Exercise prompt: Reproduce every one of the following items word for word, keeping each on its own line.

┌─ Data entries

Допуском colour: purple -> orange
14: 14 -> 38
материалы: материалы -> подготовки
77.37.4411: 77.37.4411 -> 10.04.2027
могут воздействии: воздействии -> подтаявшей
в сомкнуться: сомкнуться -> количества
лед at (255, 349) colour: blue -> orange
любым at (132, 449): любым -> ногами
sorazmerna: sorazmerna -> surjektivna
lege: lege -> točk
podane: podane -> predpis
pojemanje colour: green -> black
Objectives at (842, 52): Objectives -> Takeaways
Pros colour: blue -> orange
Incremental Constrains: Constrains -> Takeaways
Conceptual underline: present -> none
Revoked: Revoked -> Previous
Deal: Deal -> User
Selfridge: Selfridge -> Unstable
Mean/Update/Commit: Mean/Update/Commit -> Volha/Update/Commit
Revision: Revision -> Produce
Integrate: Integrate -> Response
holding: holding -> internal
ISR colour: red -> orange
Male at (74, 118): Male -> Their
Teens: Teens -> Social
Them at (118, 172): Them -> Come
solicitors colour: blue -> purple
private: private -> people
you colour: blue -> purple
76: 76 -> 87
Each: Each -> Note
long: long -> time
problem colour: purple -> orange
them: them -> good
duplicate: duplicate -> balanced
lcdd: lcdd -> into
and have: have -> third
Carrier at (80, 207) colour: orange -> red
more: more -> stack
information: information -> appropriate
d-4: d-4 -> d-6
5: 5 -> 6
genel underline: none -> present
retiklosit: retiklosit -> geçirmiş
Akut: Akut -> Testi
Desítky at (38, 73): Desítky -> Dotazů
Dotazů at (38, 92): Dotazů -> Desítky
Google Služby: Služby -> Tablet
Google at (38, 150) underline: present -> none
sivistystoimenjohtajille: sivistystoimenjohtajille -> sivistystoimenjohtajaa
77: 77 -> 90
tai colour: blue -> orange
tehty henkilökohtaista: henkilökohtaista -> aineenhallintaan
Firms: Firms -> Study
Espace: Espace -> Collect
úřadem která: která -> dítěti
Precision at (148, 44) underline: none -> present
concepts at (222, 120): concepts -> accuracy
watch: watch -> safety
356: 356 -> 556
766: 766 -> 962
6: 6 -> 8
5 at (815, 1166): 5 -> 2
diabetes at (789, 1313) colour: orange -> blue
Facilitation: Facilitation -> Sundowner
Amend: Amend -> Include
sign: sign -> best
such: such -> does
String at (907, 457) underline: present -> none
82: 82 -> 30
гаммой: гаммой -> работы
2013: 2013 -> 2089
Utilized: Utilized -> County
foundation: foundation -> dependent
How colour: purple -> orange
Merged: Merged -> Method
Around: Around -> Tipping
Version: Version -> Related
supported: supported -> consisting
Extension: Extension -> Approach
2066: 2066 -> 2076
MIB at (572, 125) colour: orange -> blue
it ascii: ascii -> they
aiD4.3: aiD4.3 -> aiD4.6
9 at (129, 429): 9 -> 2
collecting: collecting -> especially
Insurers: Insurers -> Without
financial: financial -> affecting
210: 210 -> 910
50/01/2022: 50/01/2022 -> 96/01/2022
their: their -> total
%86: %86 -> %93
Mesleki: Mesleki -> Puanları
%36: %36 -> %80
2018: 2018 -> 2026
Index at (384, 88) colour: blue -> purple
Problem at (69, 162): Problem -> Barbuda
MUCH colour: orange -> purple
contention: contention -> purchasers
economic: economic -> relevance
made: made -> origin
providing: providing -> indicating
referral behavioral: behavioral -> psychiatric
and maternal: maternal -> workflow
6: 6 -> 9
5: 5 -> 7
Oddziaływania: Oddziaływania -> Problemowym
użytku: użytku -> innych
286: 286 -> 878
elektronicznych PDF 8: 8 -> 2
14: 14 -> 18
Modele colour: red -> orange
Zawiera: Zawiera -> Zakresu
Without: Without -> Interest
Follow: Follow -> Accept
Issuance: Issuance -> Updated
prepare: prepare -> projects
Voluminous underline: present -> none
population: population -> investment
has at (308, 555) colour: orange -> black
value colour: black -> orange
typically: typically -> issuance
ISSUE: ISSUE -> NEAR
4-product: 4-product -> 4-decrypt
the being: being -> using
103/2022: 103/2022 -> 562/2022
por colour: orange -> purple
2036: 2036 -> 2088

└─

Solution to the exercise:
Допуском colour: purple -> orange
14: 14 -> 38
материалы: материалы -> подготовки
77.37.4411: 77.37.4411 -> 10.04.2027
могут воздействии: воздействии -> подтаявшей
в сомкнуться: сомкнуться -> количества
лед at (255, 349) colour: blue -> orange
любым at (132, 449): любым -> ногами
sorazmerna: sorazmerna -> surjektivna
lege: lege -> točk
podane: podane -> predpis
pojemanje colour: green -> black
Objectives at (842, 52): Objectives -> Takeaways
Pros colour: blue -> orange
Incremental Constrains: Constrains -> Takeaways
Conceptual underline: present -> none
Revoked: Revoked -> Previous
Deal: Deal -> User
Selfridge: Selfridge -> Unstable
Mean/Update/Commit: Mean/Update/Commit -> Volha/Update/Commit
Revision: Revision -> Produce
Integrate: Integrate -> Response
holding: holding -> internal
ISR colour: red -> orange
Male at (74, 118): Male -> Their
Teens: Teens -> Social
Them at (118, 172): Them -> Come
solicitors colour: blue -> purple
private: private -> people
you colour: blue -> purple
76: 76 -> 87
Each: Each -> Note
long: long -> time
problem colour: purple -> orange
them: them -> good
duplicate: duplicate -> balanced
lcdd: lcdd -> into
and have: have -> third
Carrier at (80, 207) colour: orange -> red
more: more -> stack
information: information -> appropriate
d-4: d-4 -> d-6
5: 5 -> 6
genel underline: none -> present
retiklosit: retiklosit -> geçirmiş
Akut: Akut -> Testi
Desítky at (38, 73): Desítky -> Dotazů
Dotazů at (38, 92): Dotazů -> Desítky
Google Služby: Služby -> Tablet
Google at (38, 150) underline: present -> none
sivistystoimenjohtajille: sivistystoimenjohtajille -> sivistystoimenjohtajaa
77: 77 -> 90
tai colour: blue -> orange
tehty henkilökohtaista: henkilökohtaista -> aineenhallintaan
Firms: Firms -> Study
Espace: Espace -> Collect
úřadem která: která -> dítěti
Precision at (148, 44) underline: none -> present
concepts at (222, 120): concepts -> accuracy
watch: watch -> safety
356: 356 -> 556
766: 766 -> 962
6: 6 -> 8
5 at (815, 1166): 5 -> 2
diabetes at (789, 1313) colour: orange -> blue
Facilitation: Facilitation -> Sundowner
Amend: Amend -> Include
sign: sign -> best
such: such -> does
String at (907, 457) underline: present -> none
82: 82 -> 30
гаммой: гаммой -> работы
2013: 2013 -> 2089
Utilized: Utilized -> County
foundation: foundation -> dependent
How colour: purple -> orange
Merged: Merged -> Method
Around: Around -> Tipping
Version: Version -> Related
supported: supported -> consisting
Extension: Extension -> Approach
2066: 2066 -> 2076
MIB at (572, 125) colour: orange -> blue
it ascii: ascii -> they
aiD4.3: aiD4.3 -> aiD4.6
9 at (129, 429): 9 -> 2
collecting: collecting -> especially
Insurers: Insurers -> Without
financial: financial -> affecting
210: 210 -> 910
50/01/2022: 50/01/2022 -> 96/01/2022
their: their -> total
%86: %86 -> %93
Mesleki: Mesleki -> Puanları
%36: %36 -> %80
2018: 2018 -> 2026
Index at (384, 88) colour: blue -> purple
Problem at (69, 162): Problem -> Barbuda
MUCH colour: orange -> purple
contention: contention -> purchasers
economic: economic -> relevance
made: made -> origin
providing: providing -> indicating
referral behavioral: behavioral -> psychiatric
and maternal: maternal -> workflow
6: 6 -> 9
5: 5 -> 7
Oddziaływania: Oddziaływania -> Problemowym
użytku: użytku -> innych
286: 286 -> 878
elektronicznych PDF 8: 8 -> 2
14: 14 -> 18
Modele colour: red -> orange
Zawiera: Zawiera -> Zakresu
Without: Without -> Interest
Follow: Follow -> Accept
Issuance: Issuance -> Updated
prepare: prepare -> projects
Voluminous underline: present -> none
population: population -> investment
has at (308, 555) colour: orange -> black
value colour: black -> orange
typically: typically -> issuance
ISSUE: ISSUE -> NEAR
4-product: 4-product -> 4-decrypt
the being: being -> using
103/2022: 103/2022 -> 562/2022
por colour: orange -> purple
2036: 2036 -> 2088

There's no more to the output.